Neurologists and orthopedic traumatologists treat myopathy and, if necessary, a cardiologist. To be successful in treatment, you need to make a timely diagnosis. Since the disease develops mainly in childhood and adolescence, the responsibility for timely access to a doctor and adequate treatment lies, of course, with the parents.
What to do with muscle atrophy after an injury?
Unlike myopathy, muscle atrophy caused by temporary immobility does not progress. Muscle work is restored, if not in full, then in a significant amount (depending on the age and physical condition of the person), but this requires some effort.
Moderate physical activity is prescribed, often using simulators to restore muscles after a forced restriction of movement. Massages, physiotherapy exercises, and swimming have a positive effect. The provision of the body plays an essential role with the nutrients necessary for the restoration of muscle activity.
Myopathy begins with the appearance of slight muscle weakness in the limbs. Fatigue occurs faster when walking or during other exercise than it was before the onset of the disease. It becomes more difficult for such people to overcome long distances, so they often have to take short rest breaks to continue their journey with renewed vigor. Further, muscle atrophy joins the growing weakness due to which deformities of the limbs appear. As a rule, atrophic changes are observed in the proximal (which are closer to the body) parts of the arms and legs, making the distal extremities appear hypertrophied. This phenomenon is called pseudohypertrophy. With the progression of muscle weakness, it becomes difficult to jump, run, and climb stairs.
The characteristic appearance of the patient with myopathy is gradually formed:
- pterygoid scapula
- drooping shoulders
- bulging forward abdomen and enhanced lumbar lordosis, due to which the so-called wasp waist is formed.
Moreover, a duck gait is observed (movement is accompanied by swinging to the sides).

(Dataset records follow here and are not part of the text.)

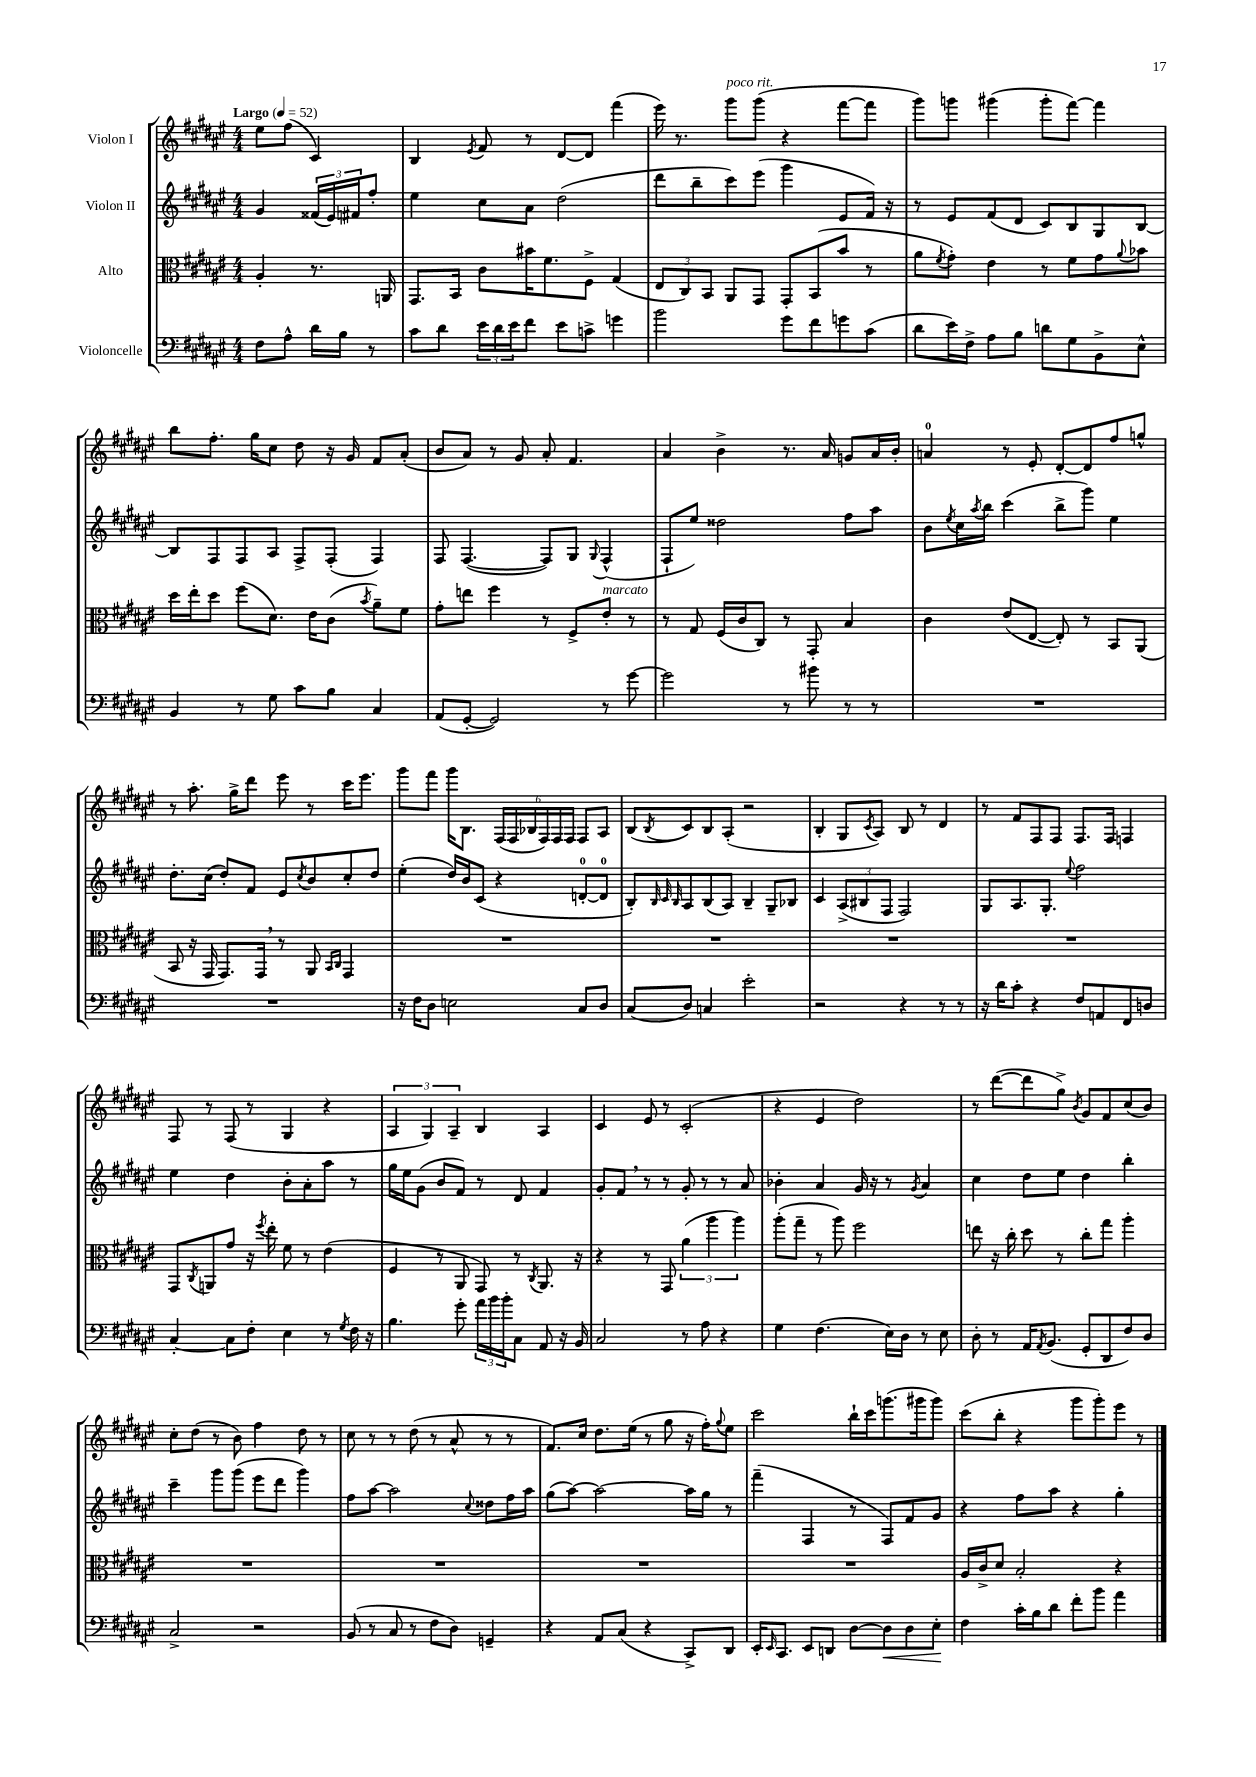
<<
\new StaffGroup <<
\new Staff = "s0" \with { instrumentName = "Violon I" } {
    \clef treble \key fis \major \numericTimeSignature \time 4/4 \partial 2 \tempo "Largo" 4 = 52
    eis''8 fis''8( cis'4) |
    b4 \acciaccatura { eis'8 } fis'8 r8 dis'8~ dis'8 fis'''4( |
    eis'''16) r8. gis'''8^\markup { \italic "poco rit." } gis'''8( r4 fis'''8~ fis'''8 |
    gis'''8) g'''8 gis'''4( gis'''8-. fis'''8~) fis'''4 |
    b''8 fis''8.-. gis''16 cis''8 dis''8 r16 gis'16 fis'8 ais'8-.( |
    b'8 ais'8) r8 gis'8 ais'8-. fis'4. |
    ais'4 b'4-> r8. ais'16 g'8 ais'16 b'16-. |
    a'4-0 r8 eis'8-. dis'8~-. dis'8 fis''8 g''8-^ |
    r8 ais''8.-. gis''16-> dis'''8 eis'''8 r8 cis'''16 eis'''8. |
    gis'''8 fis'''8 gis'''16 b8. \tuplet 6/4 { fis16( fis16 bes16 fis16) fis16 fis16 } fis8 ais8 |
    b8( \acciaccatura { b8 } cis'8) b8 ais8-.( r2 |
    b4-. gis8 \acciaccatura { cis'8 } ais8) b8 r8 dis'4 |
    r8 fis'8 fis8 fis8 fis8. fis16 f4 |
    fis8 r8 fis8( r8 gis4 r4 |
    \tuplet 3/2 { ais4 gis4) ais4-- } b4 ais4 |
    cis'4 eis'8 r8 cis'2-.( |
    r4 eis'4 dis''2) |
    r8 dis'''8~( dis'''8 gis''8->) \acciaccatura { b'8 } gis'8 fis'8 cis''8( b'8) |
    cis''8-. dis''8( r8 b'8) fis''4 dis''8 r8 |
    cis''8 r8 r8 dis''8( r8 ais'8-^ r8 r8 |
    fis'8.) cis''16 dis''8. eis''16( r8 gis''8 r16 fis''16-.) \appoggiatura { gis''8 } eis''8 |
    cis'''2 b''16-! cis'''16 g'''8.( gis'''16 gis'''8) |
    cis'''8( b''8-. r4 gis'''8 gis'''8-.) eis'''8 r8 \bar "|." |
}
\new Staff = "s1" \with { instrumentName = "Violon II" } {
    \clef treble \key fis \major \numericTimeSignature \time 4/4 \partial 2
    gis'4 \tuplet 3/2 { fisis'16( eis'16) fis'16 } fis''8-. |
    eis''4 cis''8 ais'8 dis''2( |
    dis'''8 b''8-- cis'''8) eis'''8( gis'''4 eis'8 fis'16) r16 |
    r8 eis'8 fis'8( dis'8 cis'8) b8 gis8 b8~ |
    b8 fis8 fis8 ais8 fis8-> fis8-.( fis4) |
    fis8 fis4.~( fis8) gis8 \appoggiatura { gis8 } fis4-^( |
    fis8-! eis''8) disis''2 fis''8 ais''8 |
    b'8 \acciaccatura { eis''8 } cis''16 \acciaccatura { ais''8 } b''16 cis'''4( b''8-> gis'''8) eis''4 |
    dis''8.-. cis''16( dis''8-.) fis'8 eis'8 \acciaccatura { cis''8 } b'8 cis''8-. dis''8 |
    eis''4-.( dis''16) b'16 cis'8( r4 d'8-0~-. d'8-0 |
    b8-.) \grace { b32 cis'32 b32 } ais8 b8( ais8) b4-- gis8-- bes8 |
    cis'4 \tuplet 3/2 { ais8->( bis8 fis8 } fis2) |
    gis8 ais8. gis8.-. \appoggiatura { eis''8 } fis''2 |
    eis''4 dis''4 b'8-. ais'8-. ais''8 r8 |
    gis''16 eis''16 gis'8( b'8 fis'8) r8 dis'8 fis'4 |
    gis'8-. fis'8 \breathe r8 r8 gis'8-. r8 r8 ais'8 |
    bes'4-. ais'4 gis'16 r16 r8 \acciaccatura { gis'8 } ais'4 |
    cis''4 dis''8 eis''8 dis''4 b''4-. |
    cis'''4-- gis'''8 gis'''8( eis'''8 dis'''8 gis'''4) |
    fis''8 ais''8~ ais''2 \appoggiatura { cis''8 } disis''8 fis''16 ais''16 |
    gis''8( ais''8~) ais''2~ ais''16 gis''16 r8 |
    fis'''4--( fis4 r8 fis8) fis'8 gis'8 |
    r4 fis''8 ais''8 r4 gis''4-. \bar "|." |
}
\new Staff = "s2" \with { instrumentName = "Alto" } {
    \clef alto \key fis \major \numericTimeSignature \time 4/4 \partial 2
    ais4-. r8. a,16 |
    gis,8. b,16 cis'8 bis'16 fis'8. fis8-> gis4( |
    \tuplet 3/2 { eis8 cis8) b,8 } ais,8 gis,8 gis,8-. b,8( b'8 r8 |
    ais'8 \acciaccatura { fis'8 } gis'8-.) eis'4 r8 fis'8 gis'8 \appoggiatura { ais'8 } bes'8 |
    dis''16 eis''16-. dis''8 fis''8( dis'8.) eis'16 cis'8( \acciaccatura { b'8 } ais'8--) fis'8 |
    gis'8-. e''8 fis''4 r8 fis8-> eis'8-.^\markup { \italic "marcato" } r8 |
    r8 gis8 fis16( cis'16 cis8) r8 gis,8-. b4 |
    cis'4 eis'8( eis8~ eis8-.) r8 b,8 ais,8( |
    b,8 r16 gis,16 gis,8.) gis,16 \breathe r8 ais,8 \grace { b,16 cis16 } gis,4 |
    R1 |
    R1 |
    R1 |
    R1 |
    gis,8 \acciaccatura { cis8 } a,8 gis'8 r16 \acciaccatura { fis''8 } eis''16-. fis'8 r8 eis'4( |
    fis4 r8 ais,8 gis,8) r8 \acciaccatura { cis8 } ais,8. r16 |
    r4 r8 gis,8 \tuplet 3/2 { ais'4( ais''4 ais''4) } |
    ais''8-.( gis''8-- r8 ais''8) fis''2 |
    e''8 r16 cis''16-. dis''8 r8 cis''8-. gis''8 ais''4-. |
    R1 |
    R1 |
    R1 |
    R1 |
    ais16 cis'16-> dis'8 b2-. r4 \bar "|." |
}
\new Staff = "s3" \with { instrumentName = "Violoncelle" } {
    \clef bass \key fis \major \numericTimeSignature \time 4/4 \partial 2
    fis8 ais8-^ dis'16 b16 r8 |
    cis'8 dis'8 \tuplet 3/2 { eis'16 dis'16 eis'16 } fis'8 eis'8 c'8-> g'4 |
    b'2 gis'8 fis'8 g'8 cis'8( |
    dis'8 eis'16) fis16-> ais8 b8 d'8 gis8 b,8-> eis8-^ |
    b,4 r8 gis8 cis'8 b8 cis4 |
    ais,8( gis,8~-. gis,2) r8 gis'8~ |
    gis'2 r8 bis'8 r8 r8 |
    R1 |
    R1 |
    r16 fis16 dis8 e2 cis8 dis8 |
    cis8( dis8) c4 eis'2-. |
    r2 r4 r8 r8 |
    r16 dis'16 cis'8-. r4 fis8 a,8 fis,8 d8 |
    cis4~-. cis8 fis8-. eis4 r8 \acciaccatura { gis8 } fis16 r16 |
    b4. gis'8-. \tuplet 3/2 { ais'16 b'16 b'16-. } cis8 ais,8 r16 b,16 |
    cis2 r8 ais8 r4 |
    gis4 fis4.( eis16) dis16 r8 eis8 |
    dis8-. r8 ais,16 \acciaccatura { ais,8 } b,8.( gis,8-. dis,8 fis8) dis8 |
    cis2-> r2 |
    b,8( r8 cis8 r8 fis8 dis8) g,4-- |
    r4 ais,8 cis8( r4 cis,8->) dis,8 |
    eis,16-. \grace { eis,16 } cis,8. eis,8 d,8 dis8~ dis8\< dis8 eis8-.\! |
    fis4 cis'16-. b16 dis'8 fis'8-. b'8 ais'4 \bar "|." |
}
>>
>>
\layout { \context { \Score \remove "Bar_number_engraver" } }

Myopathies can be accompanied by damage to facial muscles. It is possible to suspect the involvement of facial muscles in the pathological process when a person cannot stretch their lips with a tube, puff out their cheeks, frown or smile. The development of dysarthria accompanies the defeat of the circular muscle of the mouth due to the difficulty in pronouncing vowel sounds. Dysarthria itself denotes a speech disorder expressed in the difficult pronunciation of some words, individual sounds, syllables, or distorted pronunciation.
The defeat of the respiratory muscles is accompanied by impaired ventilation of the lungs, leading to congestive pneumonia. This form of pneumonia is one of the most severe along the course, is difficult to treat, and quickly leads to respiratory failure.
There is also evidence of the possibility of damage to the heart muscle. In this case, cardiomyopathy develops, which leads to the development of heart failure.